New signs on Idaho 21 remind motorists of wildlife encounters
Idaho's first wildlife/vehicle collision "tally signs" were installed along Idaho 21 between Lucky Peak Reservoir and Robie Creek at mileposts 10 and 21 this week to encourage motorists to slow down and attempt to avoid vehicle/wildlife collisions.
The tally signs - featuring the message "Give Deer & Elk a Brake" - will be updated regularly to inform the public about the number of known vehicle-wildlife collisions to date each year on that stretch of roadway.
They are part of ITD’s commitment to improving safe travel and minimize the number of wildlife-related crashes. Last year, ITD unveiled an innovative animal detection and warning system on U.S. 95 north of Moscow as part of a construction project. A warning signal for motorists is activated when wildlife pass through a laser beam along the highway shoulder. It is the first such system in Idaho.

________

TASKS TO PERFORM:
1. Repeat the wildlife tally sign article word for word from "New signs on" to "stretch of roadway.".
2. According to the wildlife tally sign article, what message is shown on the new signs?
3. Write the next part of the wildlife tally sign article, picking up after its final sentence.
The data that follows has no connection to the wildlife tally sign article.

________

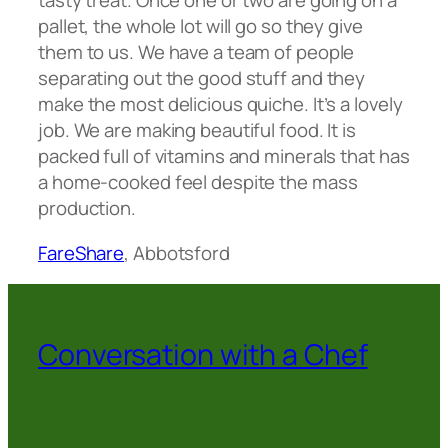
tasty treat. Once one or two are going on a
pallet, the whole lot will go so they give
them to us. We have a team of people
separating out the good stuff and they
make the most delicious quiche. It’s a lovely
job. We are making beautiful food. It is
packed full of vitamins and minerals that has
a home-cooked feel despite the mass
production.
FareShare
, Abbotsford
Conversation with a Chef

________

RESULTS:
1.
New signs on Idaho 21 remind motorists of wildlife encounters
Idaho's first wildlife/vehicle collision "tally signs" were installed along Idaho 21 between Lucky Peak Reservoir and Robie Creek at mileposts 10 and 21 this week to encourage motorists to slow down and attempt to avoid vehicle/wildlife collisions.
The tally signs - featuring the message "Give Deer & Elk a Brake" - will be updated regularly to inform the public about the number of known vehicle-wildlife collisions to date each year on that stretch of roadway.

2. "Give Deer & Elk a Brake"

3.
ITD also joined with the Idaho Department of Fish and Game to create a Web site that enables motorists to report where and when they encounter wildlife near a highway. The Web site uses Google Map technology to show wildlife corridors, a description of the types of wildlife that can be expected and the number of reported incidents.
Wildlife tunnels under highways and wildlife fences also have been introduced to minimize crashes.
Installation of new tally signs along Idaho 21 is the result of a two-year collaborative effort by ITD, IDFG, the city of Boise, Ada and Boise counties, the Rocky Mountain Elk Foundation and members of the public to improve safety.
"By installing the tally signs we hope that motorists will be reminded of the danger every time they pass it," said IDFG Conservation Officer Marshall Haynes.
Every year wildlife migrate to and from their summer range in the high country to their winter range on the Boise River Wildlife Management Area and in the Boise foothills. And each year, between the intersections of Warm Springs Avenue and Robie Creek along Idaho 21, 75-100 collisions occur with mule deer, and 5-10 collisions are reported with elk.
"On average, it costs the public about $8,000 for each deer/vehicle collision and $18,500 for each elk/vehicle collision,” said ITD highway engineer Greg Vitley.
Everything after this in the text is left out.